YES! You should be very concerned. The breaking fluid must never leak. It can happen anytime that the car loses all breaking power, by leaking more fluid and by air entering the system. Please let a professional check and repair that breaksystem.
You need a new master cylinder. I'm assuming that you aren't losing brake fluid from a leak somewhere.
As the master cylinder wears out it's internal seals allow fluid to leak past the pistons. None actually leaks out of the brake system so you don't see the leakage on the ground under the car and the brake fluid level remains constant.
Replacing the master cylinder is not hard from a technical standpoint but it is a job you'll want a service manual's help with just so you know the proper steps to take. A small, hand operated, vacuum pump is a godsend when you get to the part of bleeding the brakes and this is a good time to flush the brake lines anyway. Proper tools are a must, get a proper line wrench to avoid damaging the brake lines when you remove them from the master, and be careful when reinstalling the lines that you don't start them crooked and cross thread the line fittings.
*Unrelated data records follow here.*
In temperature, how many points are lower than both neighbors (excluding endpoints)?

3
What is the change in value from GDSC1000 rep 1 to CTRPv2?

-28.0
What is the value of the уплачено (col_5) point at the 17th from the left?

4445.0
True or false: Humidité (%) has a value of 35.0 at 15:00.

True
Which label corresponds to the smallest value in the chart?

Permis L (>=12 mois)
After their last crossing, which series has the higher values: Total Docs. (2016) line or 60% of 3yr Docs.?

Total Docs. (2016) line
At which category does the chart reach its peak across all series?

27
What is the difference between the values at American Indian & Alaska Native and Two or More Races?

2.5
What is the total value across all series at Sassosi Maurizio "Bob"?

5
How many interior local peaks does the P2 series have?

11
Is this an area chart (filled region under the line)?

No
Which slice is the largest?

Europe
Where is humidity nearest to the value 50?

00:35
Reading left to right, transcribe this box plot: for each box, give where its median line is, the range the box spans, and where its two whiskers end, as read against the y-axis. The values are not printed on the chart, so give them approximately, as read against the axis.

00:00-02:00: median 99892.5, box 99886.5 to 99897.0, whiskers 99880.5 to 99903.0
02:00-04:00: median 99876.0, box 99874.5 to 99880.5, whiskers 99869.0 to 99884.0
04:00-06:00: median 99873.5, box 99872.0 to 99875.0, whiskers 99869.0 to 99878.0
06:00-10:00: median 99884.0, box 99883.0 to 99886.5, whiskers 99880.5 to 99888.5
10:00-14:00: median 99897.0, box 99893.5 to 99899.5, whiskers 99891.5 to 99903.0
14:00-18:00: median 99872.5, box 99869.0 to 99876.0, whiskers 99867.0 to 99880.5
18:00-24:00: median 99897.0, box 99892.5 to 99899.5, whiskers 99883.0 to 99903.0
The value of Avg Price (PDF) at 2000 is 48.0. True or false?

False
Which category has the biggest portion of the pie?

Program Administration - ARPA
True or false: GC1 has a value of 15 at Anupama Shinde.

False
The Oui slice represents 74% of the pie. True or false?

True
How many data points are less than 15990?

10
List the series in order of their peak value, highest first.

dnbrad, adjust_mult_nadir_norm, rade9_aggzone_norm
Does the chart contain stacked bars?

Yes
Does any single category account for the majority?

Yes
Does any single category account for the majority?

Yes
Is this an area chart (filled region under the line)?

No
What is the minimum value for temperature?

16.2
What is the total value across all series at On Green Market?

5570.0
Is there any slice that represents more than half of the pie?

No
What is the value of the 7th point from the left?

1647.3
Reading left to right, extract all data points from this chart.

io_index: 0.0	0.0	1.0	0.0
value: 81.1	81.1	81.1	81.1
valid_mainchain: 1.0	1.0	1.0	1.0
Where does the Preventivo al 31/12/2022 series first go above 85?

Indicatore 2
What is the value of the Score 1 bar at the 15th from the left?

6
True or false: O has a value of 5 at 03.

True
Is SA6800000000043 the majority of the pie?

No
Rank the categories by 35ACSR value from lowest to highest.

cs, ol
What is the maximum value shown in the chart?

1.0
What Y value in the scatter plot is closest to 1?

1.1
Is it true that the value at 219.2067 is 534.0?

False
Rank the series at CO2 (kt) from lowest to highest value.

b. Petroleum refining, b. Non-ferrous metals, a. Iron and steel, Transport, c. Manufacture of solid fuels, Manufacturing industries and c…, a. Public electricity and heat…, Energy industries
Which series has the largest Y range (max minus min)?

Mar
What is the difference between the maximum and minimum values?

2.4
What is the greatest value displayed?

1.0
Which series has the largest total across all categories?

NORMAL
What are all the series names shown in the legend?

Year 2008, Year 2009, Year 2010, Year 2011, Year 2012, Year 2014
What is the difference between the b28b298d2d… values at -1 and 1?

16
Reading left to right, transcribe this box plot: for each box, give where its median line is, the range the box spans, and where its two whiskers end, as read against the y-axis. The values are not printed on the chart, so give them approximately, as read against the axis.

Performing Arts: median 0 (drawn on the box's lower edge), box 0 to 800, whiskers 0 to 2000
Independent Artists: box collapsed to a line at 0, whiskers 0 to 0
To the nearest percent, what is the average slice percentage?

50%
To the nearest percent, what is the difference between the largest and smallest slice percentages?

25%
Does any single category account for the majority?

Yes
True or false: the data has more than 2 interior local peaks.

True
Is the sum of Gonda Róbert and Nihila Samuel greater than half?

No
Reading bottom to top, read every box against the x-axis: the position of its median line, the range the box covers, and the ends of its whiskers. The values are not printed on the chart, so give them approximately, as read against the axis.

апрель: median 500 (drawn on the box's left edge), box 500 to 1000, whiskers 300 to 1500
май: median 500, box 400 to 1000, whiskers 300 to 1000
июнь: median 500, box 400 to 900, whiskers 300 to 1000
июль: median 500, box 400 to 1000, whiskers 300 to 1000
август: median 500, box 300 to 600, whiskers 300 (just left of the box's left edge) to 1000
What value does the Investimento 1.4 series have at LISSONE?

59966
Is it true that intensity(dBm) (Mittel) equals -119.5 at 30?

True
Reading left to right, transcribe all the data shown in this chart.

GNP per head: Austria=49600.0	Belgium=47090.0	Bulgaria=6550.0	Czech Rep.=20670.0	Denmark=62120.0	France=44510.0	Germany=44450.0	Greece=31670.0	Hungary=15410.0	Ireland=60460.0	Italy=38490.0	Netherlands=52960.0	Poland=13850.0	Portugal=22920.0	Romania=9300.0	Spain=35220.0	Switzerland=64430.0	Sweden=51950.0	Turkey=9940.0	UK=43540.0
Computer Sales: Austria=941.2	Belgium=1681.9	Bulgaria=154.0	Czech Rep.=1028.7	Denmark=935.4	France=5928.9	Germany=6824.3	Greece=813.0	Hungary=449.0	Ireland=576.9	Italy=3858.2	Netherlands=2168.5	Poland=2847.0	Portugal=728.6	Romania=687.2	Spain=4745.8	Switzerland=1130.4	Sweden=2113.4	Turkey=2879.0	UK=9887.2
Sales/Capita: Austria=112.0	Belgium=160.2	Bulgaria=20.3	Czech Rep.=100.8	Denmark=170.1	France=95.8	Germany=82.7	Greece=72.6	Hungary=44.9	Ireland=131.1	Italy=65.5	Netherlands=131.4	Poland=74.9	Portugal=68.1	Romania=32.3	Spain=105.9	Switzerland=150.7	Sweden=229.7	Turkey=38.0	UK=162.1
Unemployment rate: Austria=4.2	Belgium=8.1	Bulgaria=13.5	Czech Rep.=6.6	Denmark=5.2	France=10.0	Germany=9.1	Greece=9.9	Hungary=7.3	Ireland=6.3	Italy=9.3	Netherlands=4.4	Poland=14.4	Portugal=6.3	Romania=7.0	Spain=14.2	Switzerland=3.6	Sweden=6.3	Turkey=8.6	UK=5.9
A good quality rebuilt master cylinder will do the job, or you can spring for the new factory part. Back in the day we used to rebuild them but finding a rebuild kit is impossible these days.
if your car has rear drum then the wheel cylinders could be leaking and in need of replacement. If it has rear disc brakes then it could be leaking fluid where the brake hose goes into the caliper or the brake hose my be worn or have a hole in it. Or it could be a a brake line. You should have it checked because you don't want air getting into the braking system.